Extend the write-up below on the GPU fluid simulation shaders, picking up after its last sentence.

Excerpted passage:
########################################

The program first initializes all resources (constant buffers, textures) vis Direct3D API call, then enters the main loop. In the main loop, particle states are first updated on GPU, then the results are rendered and presented.

GPU Shaders

All shaders are implemented as compute shaders, since our application doesn't required the standard graphics pipeline. There are five shaders (advect, addForce, divergence, Jacobi, project) Navier-Stokes simulation, corresponding to the four stages of simulation. There is one shader used for rendering.

Advection

Advection simulates the process of the fluid transporting itself in a field. This is simulated by first calculating how much the particle has traveled using its velocity, then updating velocity using the sampled quantity at the new position. This compute shader is executed in groups of $16 \times 4 \times 4$ threads. The code snippet for advect shader is shown below.

float3 newPos = i - velocity[i];
	newPos = (newPos + 0.5) / dim;
	velocityRW[i] = velocity.SampleLevel(samLinear, newPos, 0);
	
    

AddForce

Add force accounts for how the environment acts external force on the system. In our system, the mouse takes impulse input from the user, and particles around the mouse takes this force into account.

Diffusion

Because fluids that are viscous have a resistance to flow, diffusion of velocity occurs when fluids flow. The viscous equation, when formulated in discretized form, is in the form of Poisson equations for velocity. An iterative technique for solving Poisson equations is called Jacobi iteration. This technique needs to be executed many times for it to converge. This can be cheaply done on GPU. In our implementation, we run Jacobi iteration 10 times in each time stamp. Jacobi technique requires calculating the divergence of velocity, then using divergence and velocity to calculate the new pressure value.

The code snippet for divergence shader is presented below. An micro optimization is done by unrolling the for loop, which allows the system to determine memory access pattern in advance.

float pL, pR, pF, pB, pU, pD;
float divergence[4];
[unroll]
for (int j = 0; j<4; j++){
	uint3 i4 = uint3(4 * i.x + j, i.y, i.z);
	pL = velocity[i4 + uint3(-1, 0, 0)].x;
	pR = velocity[i4 + uint3(1, 0, 0)].x;
	pF = velocity[i4 + uint3(0, -1, 0)].y;
	pB = velocity[i4 + uint3(0, 1, 0)].y;
	pU = velocity[i4 + uint3(0, 0, -1)].z;
	pD = velocity[i4 + uint3(0, 0, 1)].z;
	divergence[j] = (pR - pL + pB - pF + pD - pU) / 2;
}
divergenceRW[i] = (float4)divergence;

        
        The code snippet for Jacobi iteration is presented below:
 uint3 cL = uint3(max(i.x - 1, 0), i.y, i.z);
uint3 cR = uint3(min(i.x + 1, dim.x - 1), i.y, i.z);
uint3 cD = uint3(i.x, max(i.y - 1, 0), i.z);
uint3 cU = uint3(i.x, min(i.y + 1, dim.y - 1), i.z);
uint3 cF = uint3(i.x, i.y, max(i.z - 1, 0));
uint3 cB = uint3(i.x, i.y, min(i.z + 1, dim.z - 1));

float4 pL = float4(pressure[cL].w, pressure[i + uint3(0, 0, 0)].xyz);
float4 pR = float4(pressure[i + uint3(0, 0, 0)].yzw, pressure[cR].x);
float4 pD = pressure[cD];
float4 pU = pressure[cU];
float4 pF = pressure[cF];
float4 pB = pressure[cB];

pressureRW[i] = (pR + pL + pF + pB + pD + pU - divergence[i]) / 6;

Rendering

We render each particle using speed, calculated using the L2 norm of velocity of each particle. Speed is linear interpolated with two colors, representing fire of low

Projection

The projection step aims at projecting the divergent velocity field to its divergence-free component. This will give us the final updated velocity for each particle. Projection is computationally similar to that of calculating divergence.

########################################

(Rendered chart images)
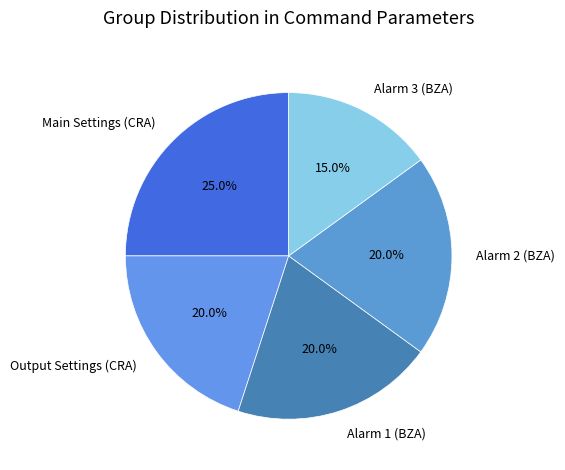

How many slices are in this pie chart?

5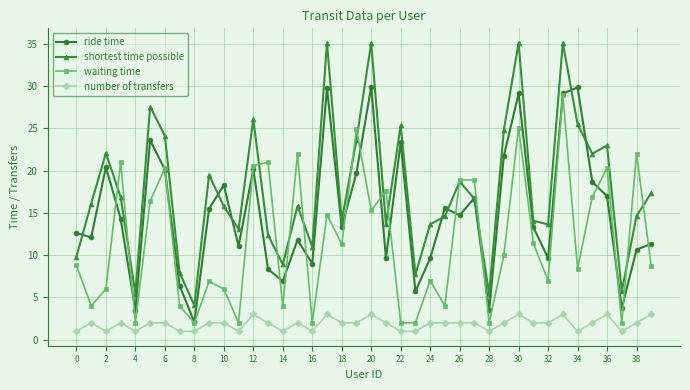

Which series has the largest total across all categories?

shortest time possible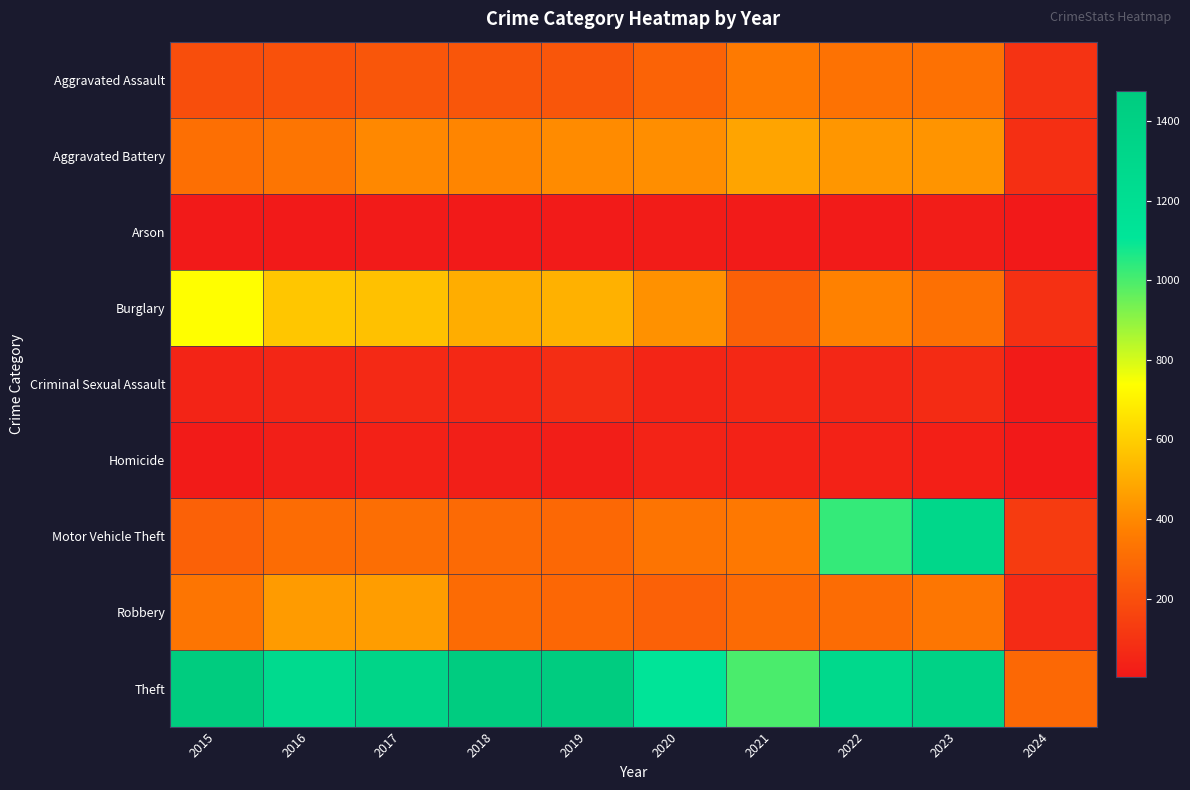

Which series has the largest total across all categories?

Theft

########################################

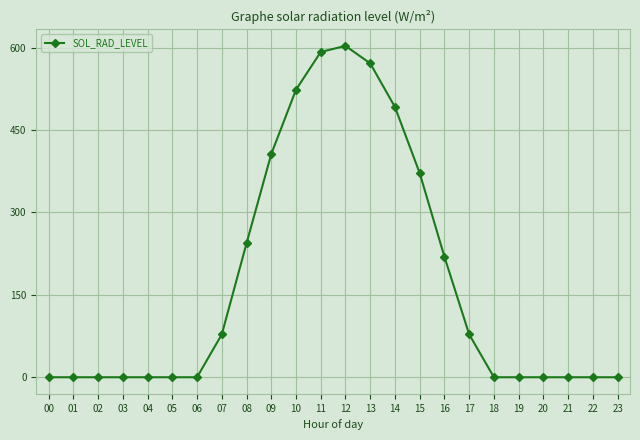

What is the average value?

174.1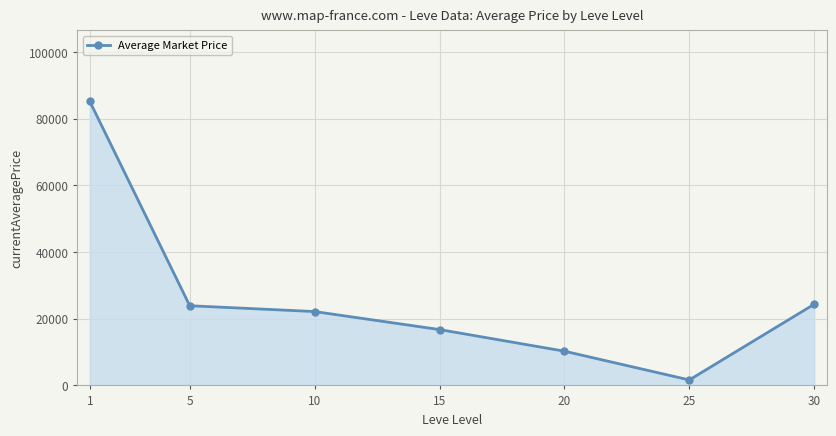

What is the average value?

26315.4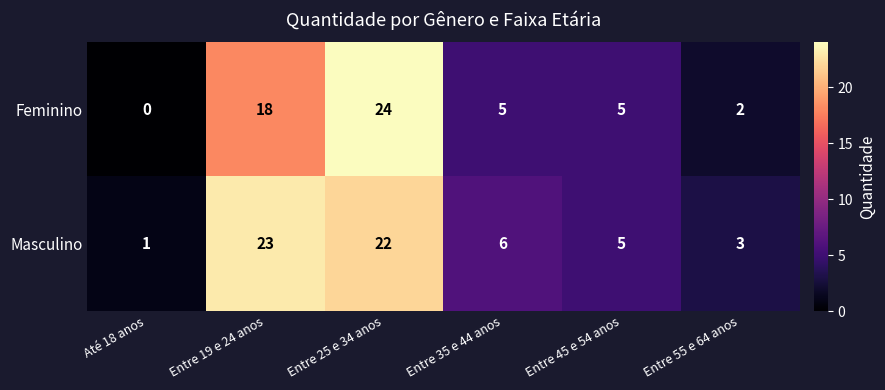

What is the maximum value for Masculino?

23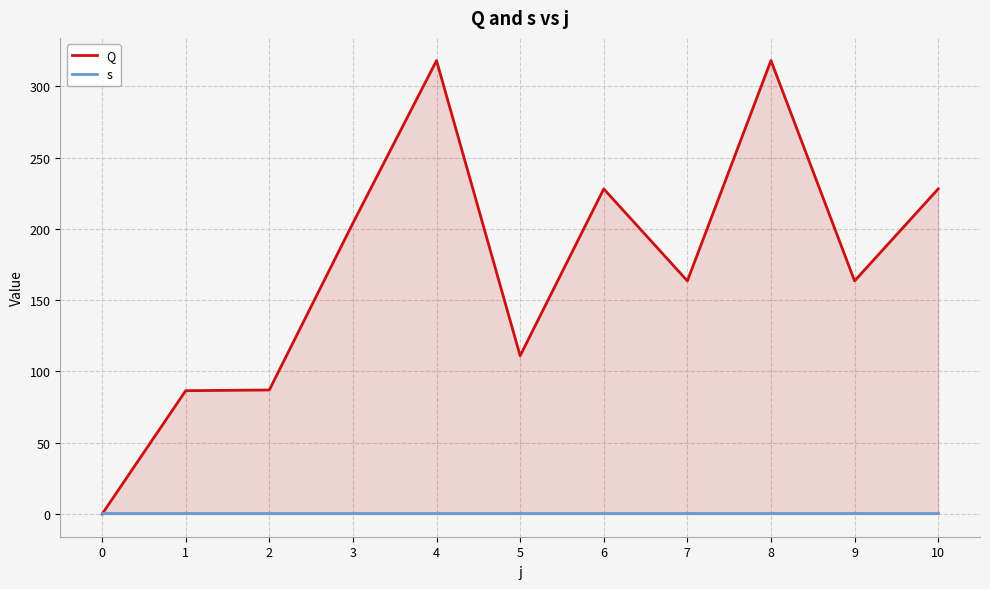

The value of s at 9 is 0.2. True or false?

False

########################################

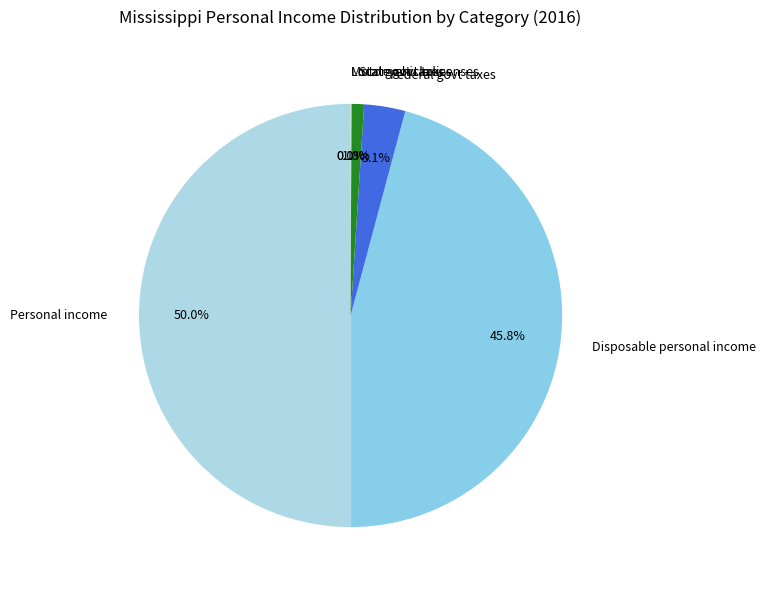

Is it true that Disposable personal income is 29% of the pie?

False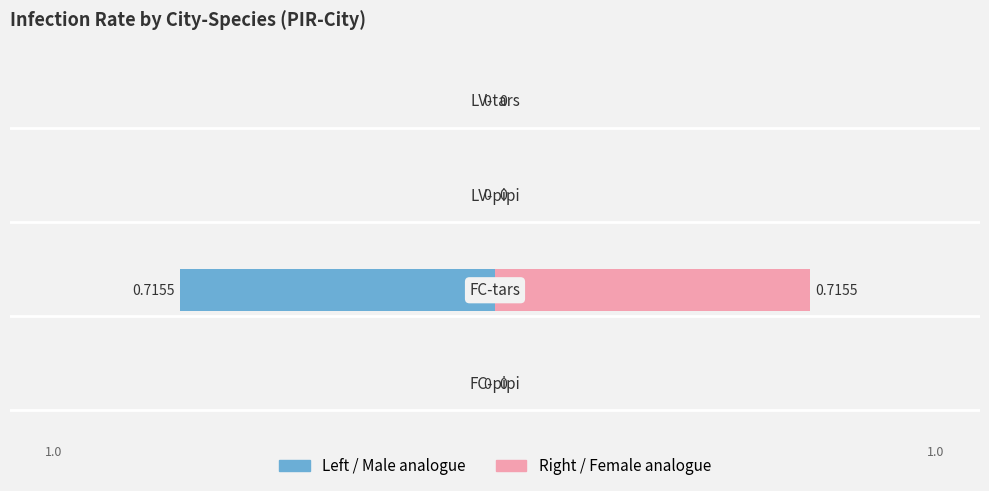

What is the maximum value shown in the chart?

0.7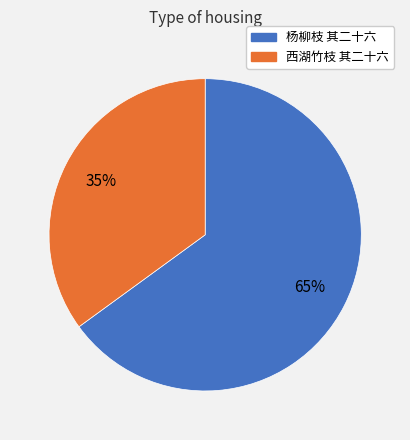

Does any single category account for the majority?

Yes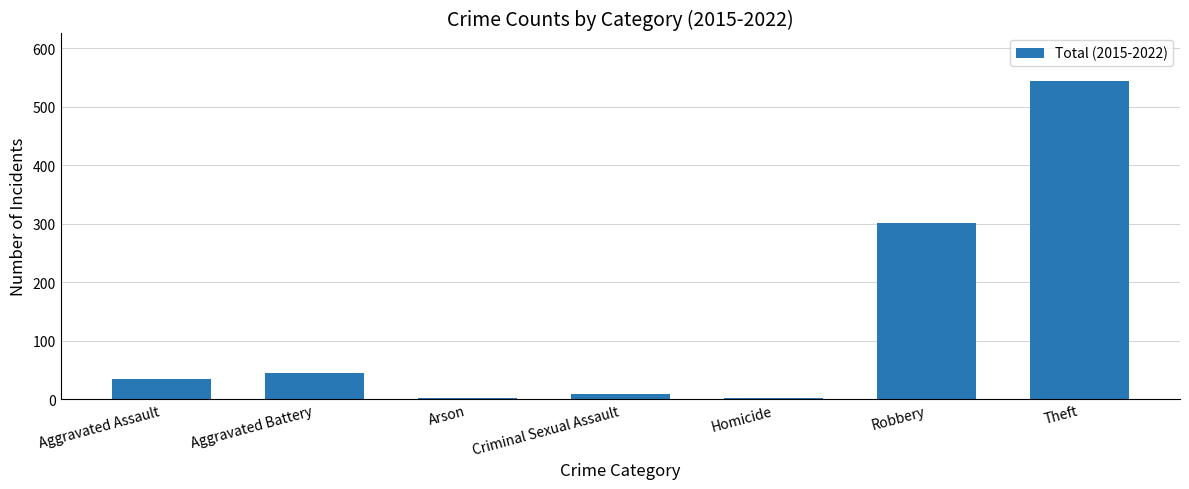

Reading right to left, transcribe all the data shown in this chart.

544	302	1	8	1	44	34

########################################

Output of the task:
uint3 cL = uint3(max(i.x - 1, 0), i.y, i.z);
float4 pL = float4(pressure[cL].w, pressure[i + uint3(0, 0, 0)].xyz);
uint3 cR = uint3(min(i.x + 1, dim.x - 1), i.y, i.z);
float4 pR = float4(pressure[i + uint3(0, 0, 0)].yzw, pressure[cR].x);

uint3 cB = uint3(i.x, max(i.y - 1, 0), i.z);
float4 pB = pressure[cB];

uint3 cF = uint3(i.x, min(i.y + 1, dim.y - 1), i.z);
float4 pF = pressure[cF];

uint3 cD = uint3(i.x, i.y, max(i.z - 1, 0));
float4 pD = pressure[cD];
uint3 cU = uint3(i.x, i.y, min(i.z + 1, dim.z - 1));
float4 pU = pressure[cU];

pR -= pL;
pF -= pB;
pU -= pD;

// this is done for x, y, z, w channel ..
float4 s;
i.x *= 4;
bool borderyz = any(i.yz == 0 | i.yz == dim.yz - 1);
s = velocity[i] - float4(pR.x, pF.x, pU.x, 0) / 2;
velocityRW[i] = (i.x == 0 || borderyz) ? -s : s;
speedRW[i] = length(s.xyz);
i.x++;
...
 
    

Optimization

Overview

Our project has two main part to be paralleled. First is the calculation of each particle states in each time step. Second is the rendering of the 2D image to be displayed. During our implementation of the parallel code, we make use of Nvidia GeForce GTX 970, a GPU with 13 multiprocessors and 1024 threads per block at maximum. Thus, to parallel the particle states update, we divide the box space in which the fire light up into smaller blocks of $16 \times 8 \times 8$ and map computation inside each of these smaller blocks to a GPU block. Computation inside each GPU block will be further paralleled by the $16 \times 8 \times 8$ threads we assign to each block. We pick this configuration for thread number at first since it is consistent with the maximum number of threads per block of GTX 970. With a lot of threads per block, it would be easier for warp to hide latency by context switching if one of the threads stalls because of memory access. To make sure we have the best configuration for our current GPU, we experimented with multiple other configuration and our current solution turns out to have the highest frame per second.

After multiple experiments over the number of threads. We eventually choose this configuration, since it gives the highest frame per second for our simulation. Also, this value is consistent with the configuration of the GPU we use.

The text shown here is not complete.